H-460 cells were added to 96-well plates at 3.33 × 10⁴ cells/mL of Roswell Park Memorial Institute (RPMI) 1640 medium with 10% fetal bovine serum (FBS) and 1% Penicillin/Streptomycin. The cells, in a volume of 180 μL per well, were incubated overnight (37°C, 5% CO₂) to allow recovery before treatment with test compounds. Compounds were dissolved in DMSO to a stock concentration of 10 mg/mL. Working solutions of the compounds were made in RPMI 1640 medium without FBS, with a volume of 20 μL added to each well to give a final compound concentration of either 30 or 3 μg/mL. An equal volume of RPMI 1640 medium without FBS was added to wells designated as negative controls for each plate.
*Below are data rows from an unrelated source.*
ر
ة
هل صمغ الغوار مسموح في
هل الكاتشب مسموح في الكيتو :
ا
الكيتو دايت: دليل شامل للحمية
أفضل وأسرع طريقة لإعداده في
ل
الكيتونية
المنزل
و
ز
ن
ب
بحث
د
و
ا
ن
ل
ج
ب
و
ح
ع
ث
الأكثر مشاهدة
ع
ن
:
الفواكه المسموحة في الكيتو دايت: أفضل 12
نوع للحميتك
Plates were incubated for approximately 48 h before staining with MTT. Using a ThermoElectron Multiskan Ascent plate reader, plates were read at 570 and 630 nm. Concentration response graphs were generated using GraphPad Prism (GraphPad Software Inc., San Diego, CA).